I've had following codes that use Python and OpenCV. Briefly, I have a stack of image taken at different focal depth. The codes pick out pixels at every (x,y) position that has the largest Laplacian of Guassian response among all focal depth(z), thus creating a focus-stacked image. Function get_fmap creates a 2d array where each pixel will contains the number of the focal plane having the largest log response. In the following codes, lines that are commented out are my current VIPS implementation. They don't look compatible within the function definition because it's only partial solution.
# from gi.repository import Vips
def get_log_kernel(siz, std):
x = y = np.linspace(-siz, siz, 2*siz+1)
x, y = np.meshgrid(x, y)
arg = -(x**2 + y**2) / (2*std**2)
h = np.exp(arg)
h[h < sys.float_info.epsilon * h.max()] = 0
h = h/h.sum() if h.sum() != 0 else h
h1 = h*(x**2 + y**2 - 2*std**2) / (std**4)
return h1 - h1.mean()
def get_fmap(img): # img is a 3-d numpy array.
log_response = np.zeros_like(img[:, :, 0], dtype='single')
fmap = np.zeros_like(img[:, :, 0], dtype='uint8')
log_kernel = get_log_kernel(11, 2)
# kernel = get_log_kernel(11, 2)
# kernel = [list(row) for row in kernel]
# kernel = Vips.Image.new_from_array(kernel)
# img = Vips.new_from_file("testimg.tif")
for ii in range(img.shape[2]):
# img_filtered = img.conv(kernel)
img_filtered = cv2.filter2D(img[:, :, ii].astype('single'), -1, log_kernel)
index = img_filtered > log_response
log_response[index] = img_filtered[index]
fmap[index] = ii
return fmap
and then fmap will be used to pick out pixels from different focal planes to create a focus-stacked image
This is done on an extremely large image, and I feel VIPS might do a better job than OpenCV on this. However, the official documentation provides rather scant information on its Python binding. From the information I can find on the internet, I'm only able to make image convolution work ( which, in my case, is an order of magnitude faster than OpenCV.). I'm wondering how to implement this in VIPS, especially these lines?

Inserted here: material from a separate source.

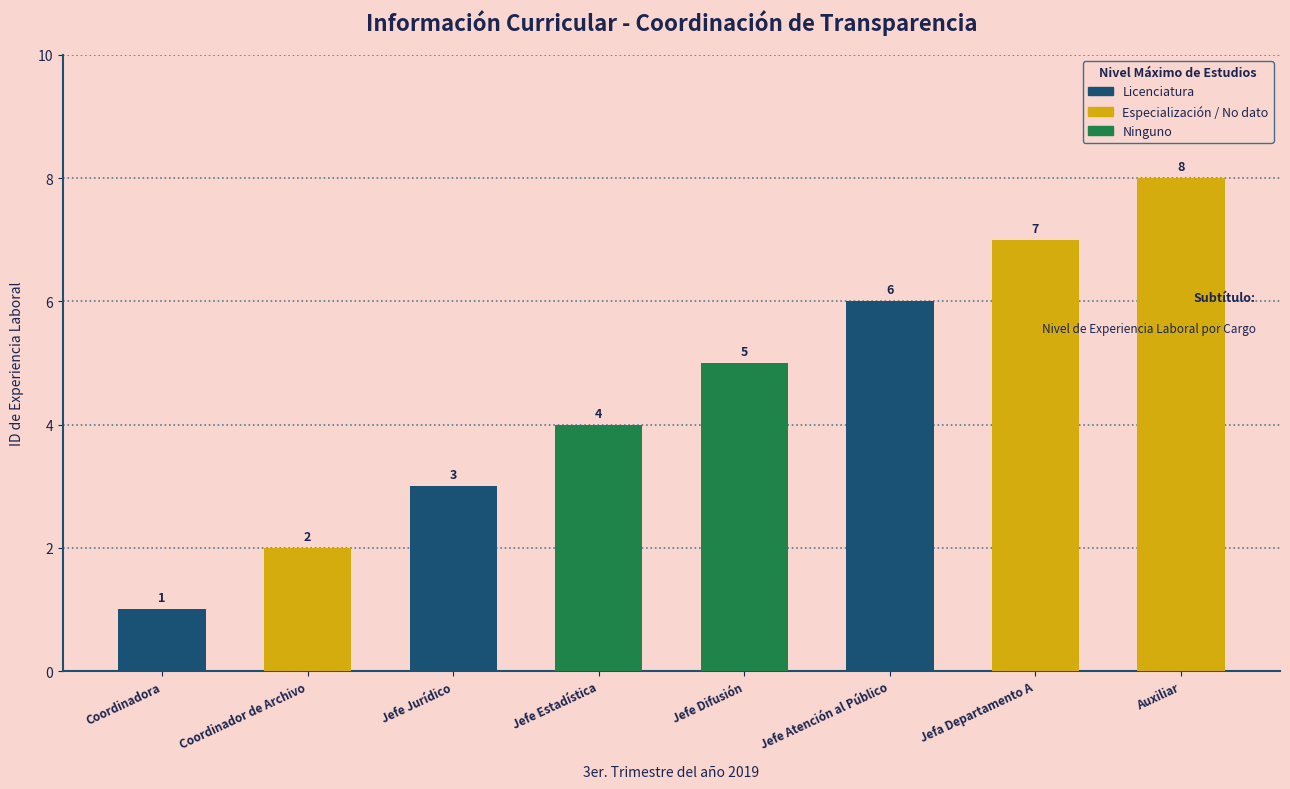

Which has a higher value, Jefa Departamento A or Jefe Estadística?

Jefa Departamento A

log_response = np.zeros_like(img[:, :, 0], dtype = 'single')
index = img_filtered > log_response
log_response[index] = im_filtered[index]
fmap[index] = ii
log_response and fmap are initialized as 3D arrays in the question code, whereas the question text states that the output, fmap is a 2D array. So, I am assuming that log_response and fmap are to be initialized as 2D arrays with their shapes same as each image. Thus, the edits would be -
log_response = np.zeros_like(img[:,:,0], dtype='single')
fmap = np.zeros_like(img[:,:,0], dtype='uint8')

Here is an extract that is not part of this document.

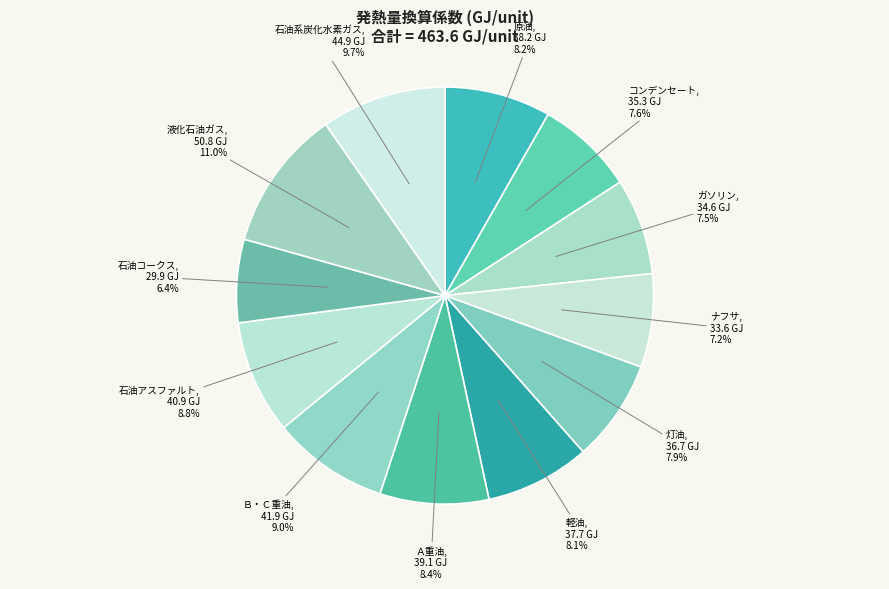

How many slices are in this pie chart?

12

Now, back to the theme of the question, you are performing 2D filtering on each image one-by-one and getting the maximum index of filtered output across all stacked images. In case, you didn't know as per the documentation of cv2.filter2D, it could also be used on a multi-dimensional array giving us a multi-dimensional array as output. Then, getting the maximum index across all images is as simple as .argmax(2). Thus, the implementation must be extremely efficient and would be simply -
fmap = cv2.filter2D(img,-1,log_kernel).argmax(2)
After consulting the Python VIPS manual and some trial-and-error, I've come up with my own answer. My numpy and OpenCV implementation in question can be translated into VIPS like this:
import pyvips
img = []
for ii in range(num_z_levels):
img.append(pyvips.Image.new_from_file("testimg_z" + str(ii) + ".tif")
def get_fmap(img)
log_kernel = get_log_kernel(11,2) # get_log_kernel is my own function, which generates a 2-d numpy array.
log_kernel = [list(row) for row in log_kernel] # pyvips.Image.new_from_array takes 1-d list array.
log_kernel = pyvips.Image.new_from_array(log_kernel) # Turn the kernel into Vips array so it can be used by Vips.
log_response = img[0].conv(log_kernel)
for ii in range(len(img)):
img_filtered = img[ii+1].conv(log_kernel)
log_response = (img_filtered > log_response).ifthenelse(img_filtered, log_response)
fmap = (img_filtered > log_response).ifthenelse(ii+1, 0)
Logical indexing is achieved through ifthenelse method :
result_img = (test_condition).ifthenelse(value_if_true, value_if_false)
The syntax is rather flexible. The test condition can be a comparison between two images of the same size or between an image and a value, e.g. img1 > img2 or img > 5. Like wise, value_if_true can be a single value or a Vips image.